Conversations
retourner sur mes pas
Je ressens assez le besoin d'échanger ici des réflexions qui me traversent, car elles nécessitent un tempo lent.
J'écrirais dans cette typographie.
Je te propose d'utiliser celle-ci, c'est le Times.
Un poil différente de la mienne, mais tout juste assez pour saisir qui parle.
(Chaque fois que le besoin s'en ressent d'écrire je duplique le texte en cliquant sur le mouton noir comme ça je reprends le même caractère dans le même corps).
Qu'est-ce qu'une résidence?

Pour moi c'est assez important de revenir souvent aux questions bêtes — peut-être à tort, tu me diras ce que tu en penses — mais cela me permet de prendre du recul, de situer à nouveau dans quelle perspective on agit.

Je tente quelques bribes de réponses

— il va s'agir d'habiter un lieu (cette dimension sera assez fondamentale je crois... vu les conditions et l'incidence qu'elles vont avoir sur notre manière même de travailler, jours après jours). Cela a trait à sa géographie donc, ainsi qu'au moment où on va l'habiter (le plus rude de l'année, où l'activité touristique de Pérouges est la plus faible, mais où du coup la ville est peut-être le plus honnêtement elle-même).

Consigne. Mettez à jour le passage du texte d'étude qui commence à « J'écrirais dans cette » et se termine à « saisir qui parle. », en remplaçant « Times » par « Garamond ». La liste ci-dessous provient d'une autre source.

Entrées répertoriées dans un jeu de données
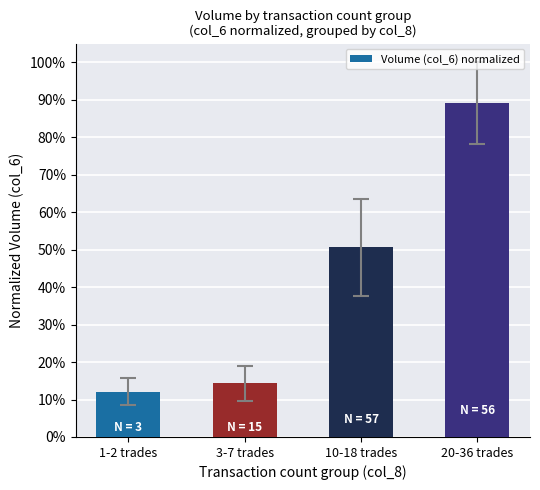

Is it true that the value at 1-2 trades is 0.1?

True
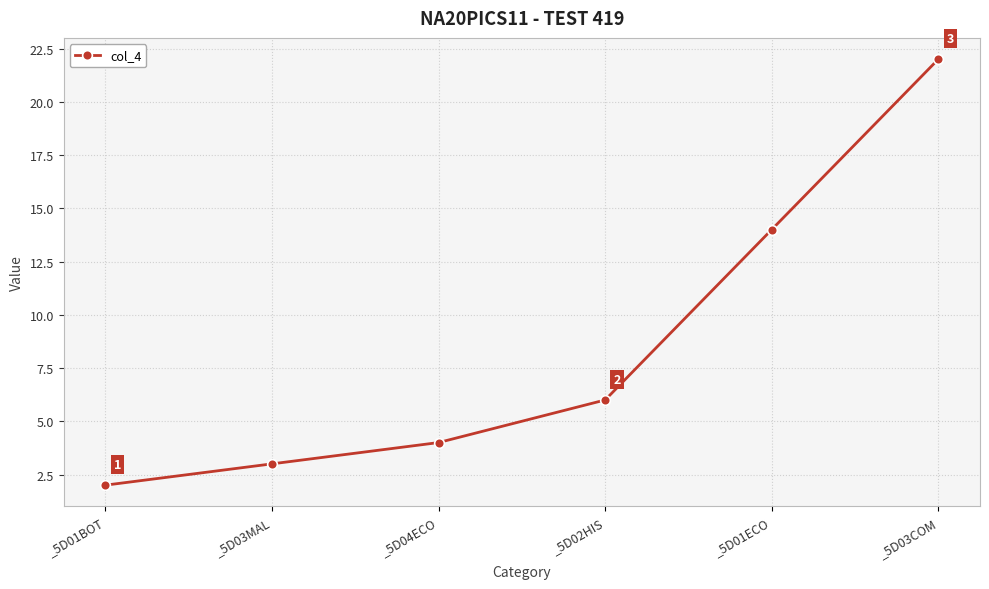

What is the label of the 5th point from the right?

_5D03MAL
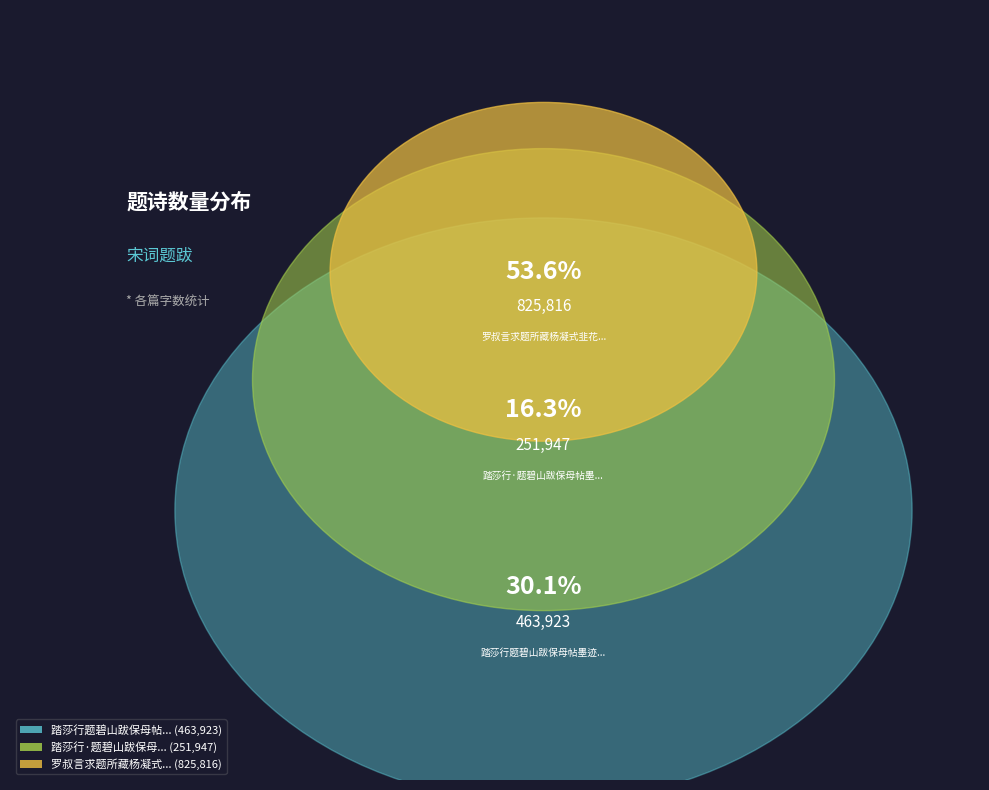

Between 踏莎行·题碧山跋保母帖墨迹用其题草窗词卷韵 and 踏莎行题碧山跋保母帖墨迹用其题草窗词卷韵, which is larger?

踏莎行题碧山跋保母帖墨迹用其题草窗词卷韵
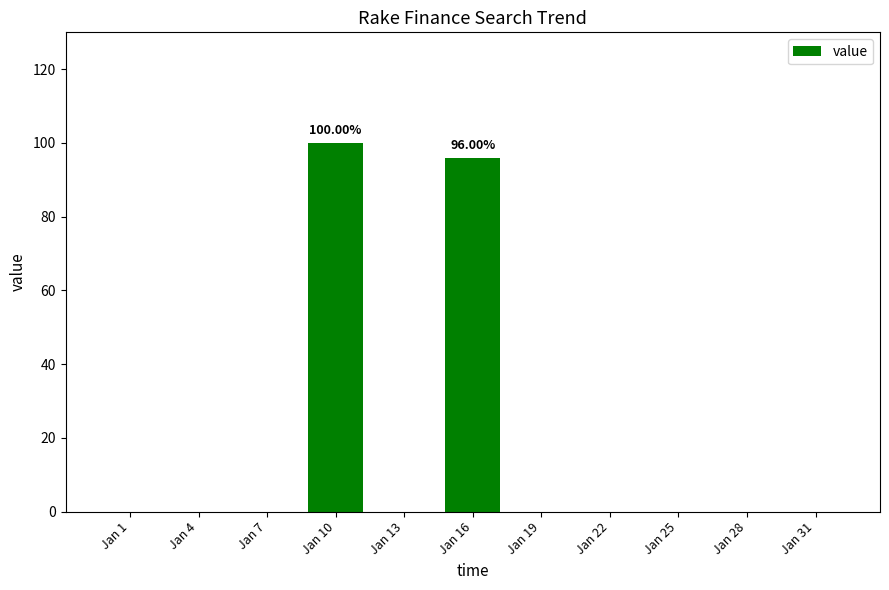

What is the sum of all values?

196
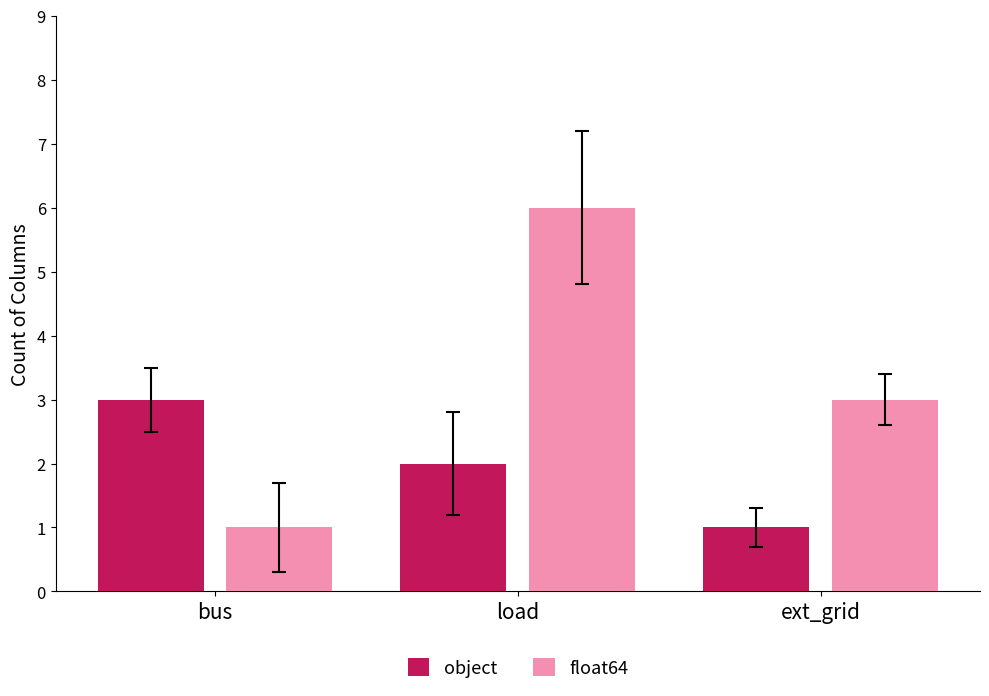

List the series in order of their overall mean, highest first.

float64, object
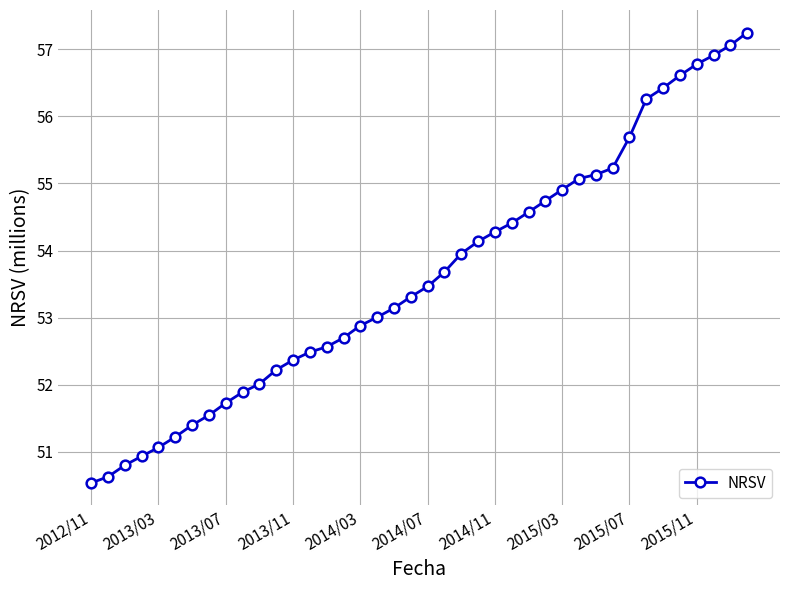

Does the chart display data point markers on the line(s)?

Yes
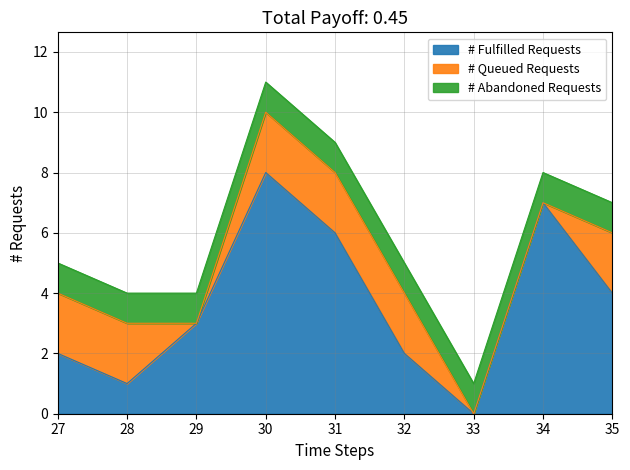

How many values in order are above zero?

8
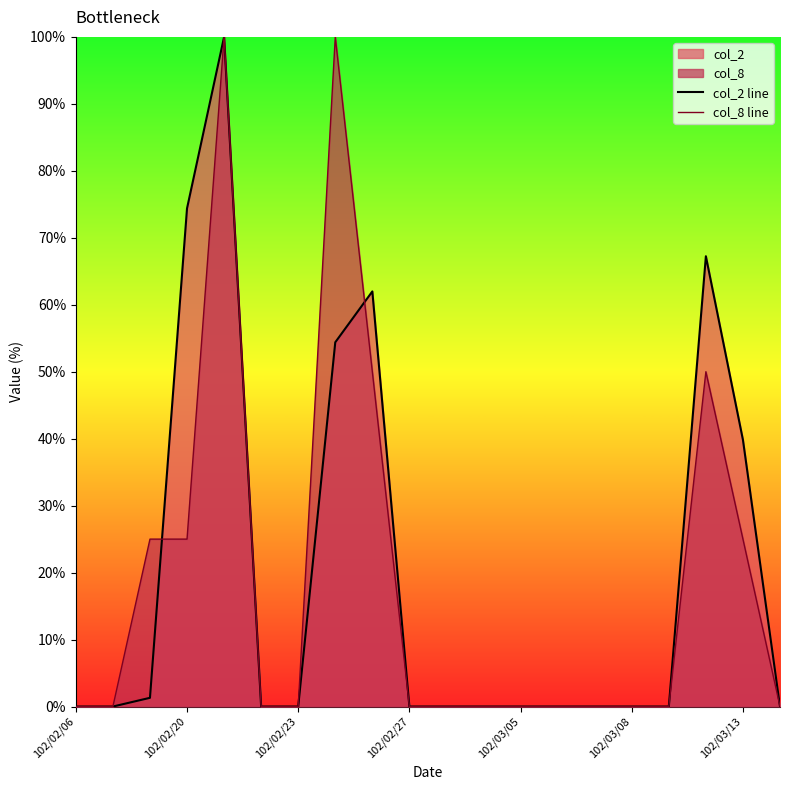

How many distinct data groups are displayed?

2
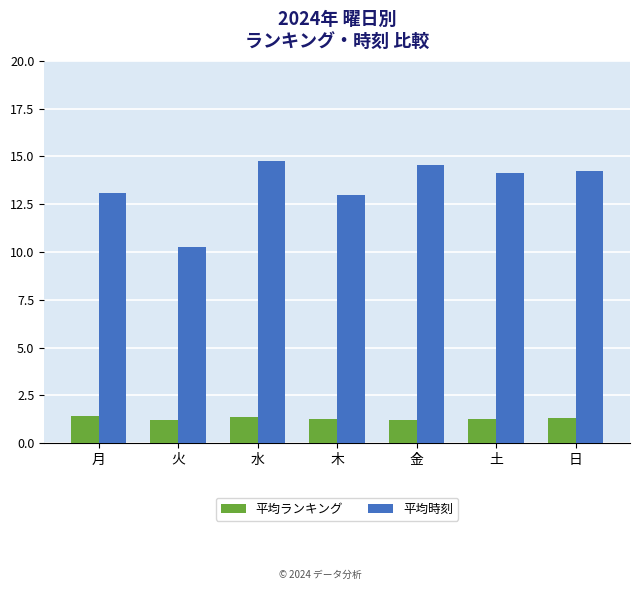

The 平均ランキング series shows 0.5 at 火. True or false?

False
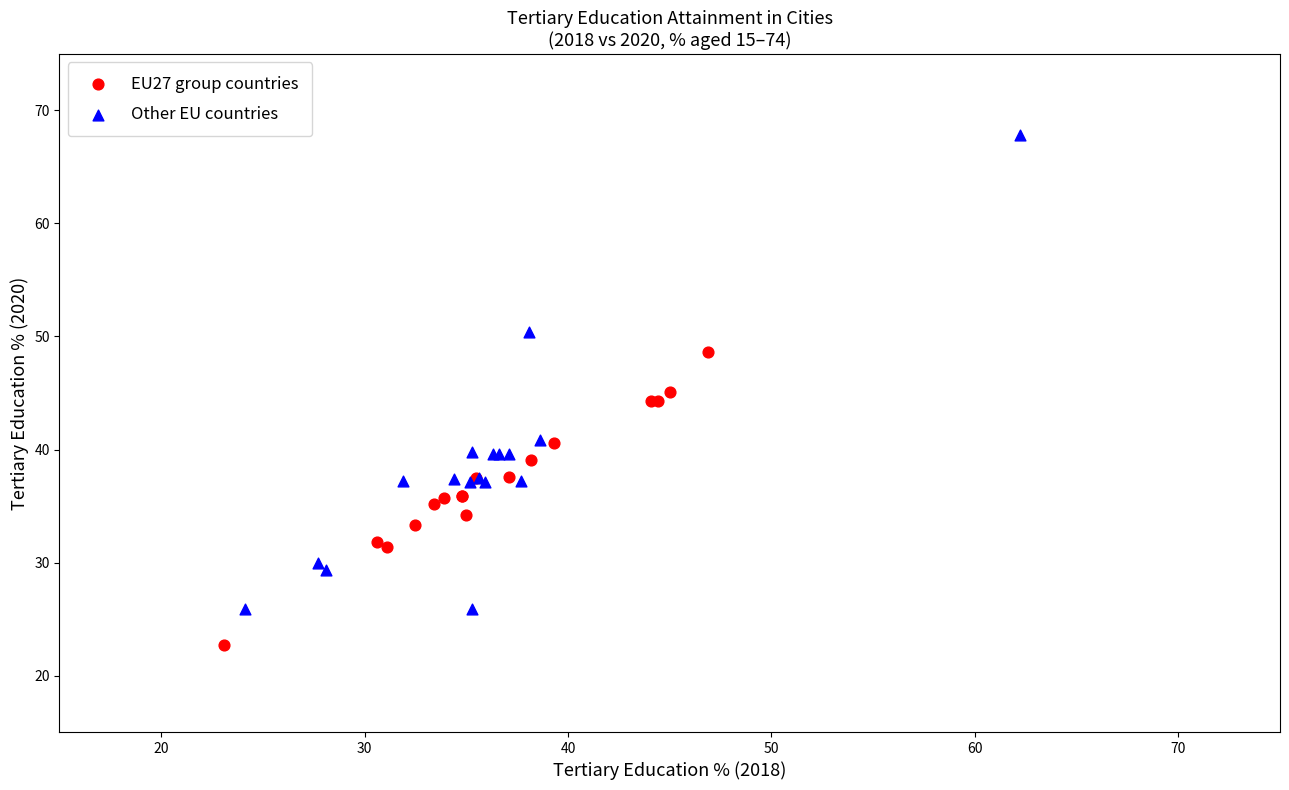

What are all the series names shown in the legend?

EU27 group countries, Other EU countries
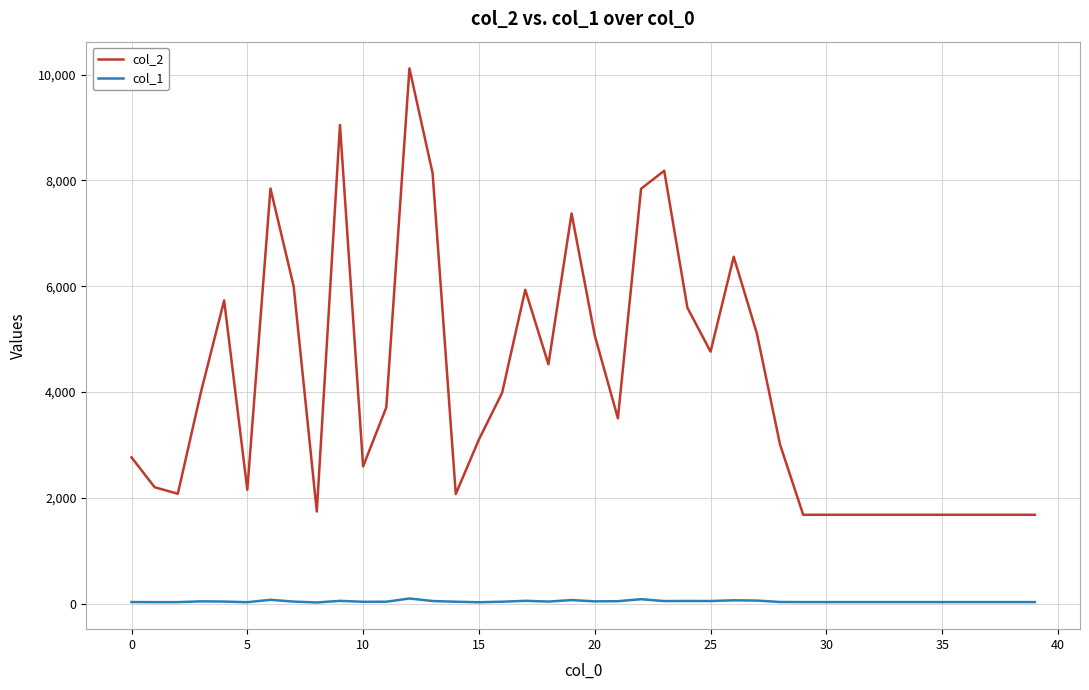

True or false: col_2 and col_1 cross at least once.

False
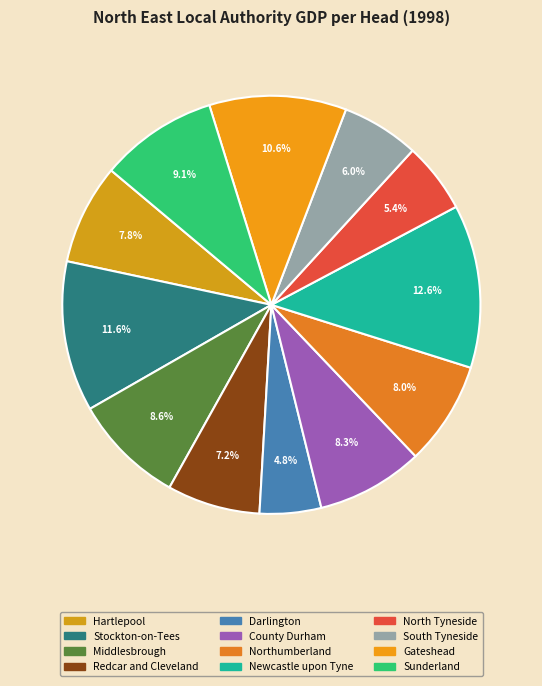

How many segments does this pie chart have?

12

Solution.
J'écrirais dans cette typographie.
Je te propose d'utiliser celle-ci, c'est le Garamond.
Un poil différente de la mienne, mais tout juste assez pour saisir qui parle.